Conversations with Myself – 04.21.01

Quote of the Day:
“Life goes so quickly that it is a good idea to stop and reflect on what you’re doing.”
Jan Gleason

Someone asked me the other day if I was the kind of person who had a routine. A few years ago I might have thought about the implications of that question before replying but at the time my answer was a resounding yes. In the past this inquiry would probably have bothered me because I was always worried about how I appeared to others. As I have gotten older other’s opinion’s of me have become less important. Of course I will always want certain people to think well of me – my family, my very close friends, and my cats – but looking “cool” to the rest of the world is hardly even a consideration to me anymore. As long as I am comfortable with how I look, how I act, and how I interact with others that is the only approval that is necessary. According to Fortune from “Rudy,” “In this life, you don’t have to prove nothin’ to nobody but yourself.” It took my twenty-two years to realize the truth of that statement.
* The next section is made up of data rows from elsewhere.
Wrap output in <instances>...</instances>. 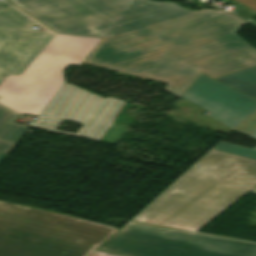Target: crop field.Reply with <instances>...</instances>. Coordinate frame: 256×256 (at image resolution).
<instances>
[{
    "label": "crop field",
    "instance_id": "crop-field-1",
    "mask_svg": "<svg viewBox=\"0 0 256 256\" xmlns=\"http://www.w3.org/2000/svg\"><path fill=\"white\" fill-rule=\"evenodd\" d=\"M56 33L103 38L84 63L166 83L181 97L212 78L256 66L234 15L151 0H10Z\"/></svg>",
    "mask_w": 256,
    "mask_h": 256
},
{
    "label": "crop field",
    "instance_id": "crop-field-2",
    "mask_svg": "<svg viewBox=\"0 0 256 256\" xmlns=\"http://www.w3.org/2000/svg\"><path fill=\"white\" fill-rule=\"evenodd\" d=\"M6 2L49 31L31 30L34 22L0 3V103L18 113L39 115L65 83L63 71L79 66L101 39L56 34Z\"/></svg>",
    "mask_w": 256,
    "mask_h": 256
},
{
    "label": "crop field",
    "instance_id": "crop-field-3",
    "mask_svg": "<svg viewBox=\"0 0 256 256\" xmlns=\"http://www.w3.org/2000/svg\"><path fill=\"white\" fill-rule=\"evenodd\" d=\"M255 186L256 160L210 149L132 221L196 232Z\"/></svg>",
    "mask_w": 256,
    "mask_h": 256
},
{
    "label": "crop field",
    "instance_id": "crop-field-4",
    "mask_svg": "<svg viewBox=\"0 0 256 256\" xmlns=\"http://www.w3.org/2000/svg\"><path fill=\"white\" fill-rule=\"evenodd\" d=\"M117 230L0 202V256H89Z\"/></svg>",
    "mask_w": 256,
    "mask_h": 256
},
{
    "label": "crop field",
    "instance_id": "crop-field-5",
    "mask_svg": "<svg viewBox=\"0 0 256 256\" xmlns=\"http://www.w3.org/2000/svg\"><path fill=\"white\" fill-rule=\"evenodd\" d=\"M99 249L126 256H256V244L133 222Z\"/></svg>",
    "mask_w": 256,
    "mask_h": 256
},
{
    "label": "crop field",
    "instance_id": "crop-field-6",
    "mask_svg": "<svg viewBox=\"0 0 256 256\" xmlns=\"http://www.w3.org/2000/svg\"><path fill=\"white\" fill-rule=\"evenodd\" d=\"M123 105L115 98L102 99L65 83L32 127L100 141ZM65 120L84 125L77 135L56 130Z\"/></svg>",
    "mask_w": 256,
    "mask_h": 256
},
{
    "label": "crop field",
    "instance_id": "crop-field-7",
    "mask_svg": "<svg viewBox=\"0 0 256 256\" xmlns=\"http://www.w3.org/2000/svg\"><path fill=\"white\" fill-rule=\"evenodd\" d=\"M182 98L211 112L209 116L231 129L256 109V99L241 94L202 74Z\"/></svg>",
    "mask_w": 256,
    "mask_h": 256
},
{
    "label": "crop field",
    "instance_id": "crop-field-8",
    "mask_svg": "<svg viewBox=\"0 0 256 256\" xmlns=\"http://www.w3.org/2000/svg\"><path fill=\"white\" fill-rule=\"evenodd\" d=\"M216 80L256 98V67L219 77Z\"/></svg>",
    "mask_w": 256,
    "mask_h": 256
},
{
    "label": "crop field",
    "instance_id": "crop-field-9",
    "mask_svg": "<svg viewBox=\"0 0 256 256\" xmlns=\"http://www.w3.org/2000/svg\"><path fill=\"white\" fill-rule=\"evenodd\" d=\"M19 115L10 111L0 123V141L15 144L20 136L29 127L18 125L12 122Z\"/></svg>",
    "mask_w": 256,
    "mask_h": 256
},
{
    "label": "crop field",
    "instance_id": "crop-field-10",
    "mask_svg": "<svg viewBox=\"0 0 256 256\" xmlns=\"http://www.w3.org/2000/svg\"><path fill=\"white\" fill-rule=\"evenodd\" d=\"M249 137L256 139V130H254L249 135ZM212 149H216V150H220V151L256 159V147L250 149V148H246V147H242V146H238V145L220 141L214 147H212Z\"/></svg>",
    "mask_w": 256,
    "mask_h": 256
},
{
    "label": "crop field",
    "instance_id": "crop-field-11",
    "mask_svg": "<svg viewBox=\"0 0 256 256\" xmlns=\"http://www.w3.org/2000/svg\"><path fill=\"white\" fill-rule=\"evenodd\" d=\"M256 128V110L233 130L248 136Z\"/></svg>",
    "mask_w": 256,
    "mask_h": 256
},
{
    "label": "crop field",
    "instance_id": "crop-field-12",
    "mask_svg": "<svg viewBox=\"0 0 256 256\" xmlns=\"http://www.w3.org/2000/svg\"><path fill=\"white\" fill-rule=\"evenodd\" d=\"M9 111L10 110L0 105V122L7 115ZM12 146H13L12 144L0 142V153L6 154Z\"/></svg>",
    "mask_w": 256,
    "mask_h": 256
},
{
    "label": "crop field",
    "instance_id": "crop-field-13",
    "mask_svg": "<svg viewBox=\"0 0 256 256\" xmlns=\"http://www.w3.org/2000/svg\"><path fill=\"white\" fill-rule=\"evenodd\" d=\"M237 1L256 11V0H237Z\"/></svg>",
    "mask_w": 256,
    "mask_h": 256
},
{
    "label": "crop field",
    "instance_id": "crop-field-14",
    "mask_svg": "<svg viewBox=\"0 0 256 256\" xmlns=\"http://www.w3.org/2000/svg\"><path fill=\"white\" fill-rule=\"evenodd\" d=\"M90 256H118V255H114V254H110V253H106V252H102V251H98L96 250L93 254H91Z\"/></svg>",
    "mask_w": 256,
    "mask_h": 256
},
{
    "label": "crop field",
    "instance_id": "crop-field-15",
    "mask_svg": "<svg viewBox=\"0 0 256 256\" xmlns=\"http://www.w3.org/2000/svg\"><path fill=\"white\" fill-rule=\"evenodd\" d=\"M251 192L256 193V187Z\"/></svg>",
    "mask_w": 256,
    "mask_h": 256
},
{
    "label": "crop field",
    "instance_id": "crop-field-16",
    "mask_svg": "<svg viewBox=\"0 0 256 256\" xmlns=\"http://www.w3.org/2000/svg\"><path fill=\"white\" fill-rule=\"evenodd\" d=\"M4 157V155L3 154H0V161H1V159Z\"/></svg>",
    "mask_w": 256,
    "mask_h": 256
}]
</instances>
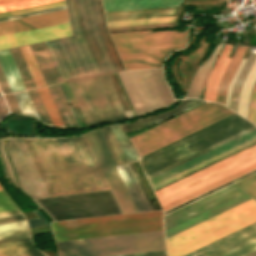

Anyway, back to the story I was telling at the beginning of that paragraph. I am the kind of person who thrives on having a routine in my daily life. That doesn’t mean I don’t have my spontaneous moments; I just enjoy the regularity of planning what I am going to do each day. There’s nothing wrong with that.

Looking great is the best revenge. I want to start this paragraph of with that statement but I won’t elaborate on it further for fear of saying something inappropriate. Those of you who know what I am talking about will understand. I like guys to look at me – what girl doesn’t? But as I was sitting at Schlotzsky’s tonight watching teenage boys ogle two girls across the restaurant I had an interesting conversation with myself. (Do you ever have conversations with yourself? I do quite often and it has helped me figure out who I am. Listening to your inner voice brings out thoughts and feelings embedded deep inside that define your character.) If I were given the choice to be unbelievably beautiful or to have an incredible body I would have to say no. Not that I don’t think I am pretty but I would rather stay the way I am than be more attractive. Does that sound strange? When I first said that to myself I thought it did but there is a valid explanation that goes along with that decision. Once in high school a guy dated me because he thought I had a great body and then he broke up with me a month later because we had very little in common otherwise. The reason I don’t want to be more physically desirable is I don’t want to attract more guys who will do the same thing. When a guy falls in love with me I want it to be because I am interesting on the inside. I want him to think I am smart, funny, and kind and to see me as more beautiful because of those qualities. I don’t think my personality would make as much of an impression on someone if they couldn’t see past the aesthetics of my body. I remember a guy in high school who all of the girls thought was incredibly hot. The only thing I could see when I looked at him was that he was a horrible person. Apparently this wasn’t very important to most other females because they always looked at him as if he were a god. To me he was ugly on the outside (no matter what he looked like) because he was ugly on the inside. So, in my mind, being the plain but confident girl that I am has its advantages. One day I will find a guy who feels the same way about this as I do and we will live happily ever after.

I guess I should mention a little bit about what has been happening in the past week. When I tried to sit down and write about them in detail this morning I realized that they aren’t worth discussing in great detail, however. I would like to say that launches at the Kennedy Space Center (KSC) are much more fun when the shuttle doesn’t go behind a cloud thirty seconds into its ascent. As the Mod SQUAD stood in the parking lot next to the Vehicle Assembly Building at 2:41 PM on Thursday with all of the other employees, we watched the shuttle Endeavor lift off on its way to the International Space Station. Too bad there was a large cloud between us and the shuttle’s path out of the atmosphere. The launch took place after we gave our final project presentation to a room full of engineers that morning. There are only a few other things to finish before I can close the book on IPPD forever. Yes, I am very happy at this prospect. Last night was the annual aerospace departmental banquet and it was a lot of fun. The students in the department always hang out in class or between classes but rarely do we spend time together away from the engineering buildings. This event is our excuse to dress up, parade around, and eat a catered meal with each other. I would like to mention that I bought the dress and shows I wore last night about two hours before I left for the banquet. And I looked great too! The people I have spent the past four years with are very cool people and I am going to miss them next year when I am away. Who else knows such incriminating stuff about me? Things are going to be very different when I get back to Gainesville next January. Only a few people I know will still be undergraduate or graduate students then. Most of my friends are graduating and leaving this town as fast as they can. Jobs or graduate schools await them on the other side of the degree they will receive in two weeks. It makes me sad it think I might not ever see them again.

I would like to finish with a list of the things I have to do this week so you will know why I don’t post another diary entry until next weekend. Just listing these makes me frightened.

1) Experimental methods take-home problem due Tuesday
2) Experimental methods final exam Tuesday
3) Finite element analysis project due Wednesday
4) Propulsion homework due Wednesday
5) Propulsion take-home final exam due Thursday
6) Experimental methods lab report due Friday
7) Stability and control of spacecraft project/final exam due ???